» **Required action**: Your answer should hold exactly the lines from the line containing "Rtot/yr, 36: 20 -> 60" through the end of the entries that follow.

» **Entries provided**:
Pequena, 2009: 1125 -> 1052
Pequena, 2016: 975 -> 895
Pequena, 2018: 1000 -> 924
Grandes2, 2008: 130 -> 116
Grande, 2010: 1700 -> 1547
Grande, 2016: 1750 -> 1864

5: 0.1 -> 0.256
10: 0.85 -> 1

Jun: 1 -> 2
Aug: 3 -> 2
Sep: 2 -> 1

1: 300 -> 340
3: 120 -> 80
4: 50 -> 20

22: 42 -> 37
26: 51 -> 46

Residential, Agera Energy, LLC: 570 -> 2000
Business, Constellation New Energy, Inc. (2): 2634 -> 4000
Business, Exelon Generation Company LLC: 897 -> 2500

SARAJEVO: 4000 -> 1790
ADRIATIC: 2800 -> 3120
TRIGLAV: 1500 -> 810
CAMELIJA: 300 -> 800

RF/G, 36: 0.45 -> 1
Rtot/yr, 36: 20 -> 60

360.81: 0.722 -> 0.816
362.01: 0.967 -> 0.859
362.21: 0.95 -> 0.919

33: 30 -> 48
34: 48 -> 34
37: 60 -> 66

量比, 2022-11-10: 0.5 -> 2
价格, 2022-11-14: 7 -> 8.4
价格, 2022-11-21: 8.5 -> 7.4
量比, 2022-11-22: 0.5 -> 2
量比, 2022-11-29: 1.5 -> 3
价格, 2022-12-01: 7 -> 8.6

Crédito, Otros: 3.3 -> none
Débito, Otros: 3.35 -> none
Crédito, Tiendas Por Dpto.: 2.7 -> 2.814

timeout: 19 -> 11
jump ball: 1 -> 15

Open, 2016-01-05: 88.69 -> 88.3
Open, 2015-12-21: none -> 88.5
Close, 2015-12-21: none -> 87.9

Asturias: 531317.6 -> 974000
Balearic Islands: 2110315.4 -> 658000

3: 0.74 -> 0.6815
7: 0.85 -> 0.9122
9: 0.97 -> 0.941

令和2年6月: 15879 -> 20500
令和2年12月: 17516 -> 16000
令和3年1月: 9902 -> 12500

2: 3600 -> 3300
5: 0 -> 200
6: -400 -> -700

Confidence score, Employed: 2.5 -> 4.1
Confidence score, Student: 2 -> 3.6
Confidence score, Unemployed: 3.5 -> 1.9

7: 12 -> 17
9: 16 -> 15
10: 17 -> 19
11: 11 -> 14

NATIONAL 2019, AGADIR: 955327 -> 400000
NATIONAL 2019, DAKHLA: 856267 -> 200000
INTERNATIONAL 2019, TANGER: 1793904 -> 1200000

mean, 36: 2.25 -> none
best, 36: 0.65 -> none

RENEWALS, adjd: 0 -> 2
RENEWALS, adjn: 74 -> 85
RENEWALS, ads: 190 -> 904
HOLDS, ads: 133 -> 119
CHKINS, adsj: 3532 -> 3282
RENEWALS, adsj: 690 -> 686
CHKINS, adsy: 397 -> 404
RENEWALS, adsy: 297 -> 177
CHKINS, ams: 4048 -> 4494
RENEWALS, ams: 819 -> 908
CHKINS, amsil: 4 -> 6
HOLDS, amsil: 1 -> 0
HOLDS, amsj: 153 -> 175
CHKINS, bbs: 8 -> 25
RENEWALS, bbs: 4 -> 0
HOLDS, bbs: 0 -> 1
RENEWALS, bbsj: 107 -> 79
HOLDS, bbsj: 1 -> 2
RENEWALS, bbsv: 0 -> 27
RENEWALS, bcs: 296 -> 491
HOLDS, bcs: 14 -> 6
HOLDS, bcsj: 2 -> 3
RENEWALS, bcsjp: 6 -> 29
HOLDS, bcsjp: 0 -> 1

» **Written response**:
Rtot/yr, 36: 20 -> 60

360.81: 0.722 -> 0.816
362.01: 0.967 -> 0.859
362.21: 0.95 -> 0.919

33: 30 -> 48
34: 48 -> 34
37: 60 -> 66

量比, 2022-11-10: 0.5 -> 2
价格, 2022-11-14: 7 -> 8.4
价格, 2022-11-21: 8.5 -> 7.4
量比, 2022-11-22: 0.5 -> 2
量比, 2022-11-29: 1.5 -> 3
价格, 2022-12-01: 7 -> 8.6

Crédito, Otros: 3.3 -> none
Débito, Otros: 3.35 -> none
Crédito, Tiendas Por Dpto.: 2.7 -> 2.814

timeout: 19 -> 11
jump ball: 1 -> 15

Open, 2016-01-05: 88.69 -> 88.3
Open, 2015-12-21: none -> 88.5
Close, 2015-12-21: none -> 87.9

Asturias: 531317.6 -> 974000
Balearic Islands: 2110315.4 -> 658000

3: 0.74 -> 0.6815
7: 0.85 -> 0.9122
9: 0.97 -> 0.941

令和2年6月: 15879 -> 20500
令和2年12月: 17516 -> 16000
令和3年1月: 9902 -> 12500

2: 3600 -> 3300
5: 0 -> 200
6: -400 -> -700

Confidence score, Employed: 2.5 -> 4.1
Confidence score, Student: 2 -> 3.6
Confidence score, Unemployed: 3.5 -> 1.9

7: 12 -> 17
9: 16 -> 15
10: 17 -> 19
11: 11 -> 14

NATIONAL 2019, AGADIR: 955327 -> 400000
NATIONAL 2019, DAKHLA: 856267 -> 200000
INTERNATIONAL 2019, TANGER: 1793904 -> 1200000

mean, 36: 2.25 -> none
best, 36: 0.65 -> none

RENEWALS, adjd: 0 -> 2
RENEWALS, adjn: 74 -> 85
RENEWALS, ads: 190 -> 904
HOLDS, ads: 133 -> 119
CHKINS, adsj: 3532 -> 3282
RENEWALS, adsj: 690 -> 686
CHKINS, adsy: 397 -> 404
RENEWALS, adsy: 297 -> 177
CHKINS, ams: 4048 -> 4494
RENEWALS, ams: 819 -> 908
CHKINS, amsil: 4 -> 6
HOLDS, amsil: 1 -> 0
HOLDS, amsj: 153 -> 175
CHKINS, bbs: 8 -> 25
RENEWALS, bbs: 4 -> 0
HOLDS, bbs: 0 -> 1
RENEWALS, bbsj: 107 -> 79
HOLDS, bbsj: 1 -> 2
RENEWALS, bbsv: 0 -> 27
RENEWALS, bcs: 296 -> 491
HOLDS, bcs: 14 -> 6
HOLDS, bcsj: 2 -> 3
RENEWALS, bcsjp: 6 -> 29
HOLDS, bcsjp: 0 -> 1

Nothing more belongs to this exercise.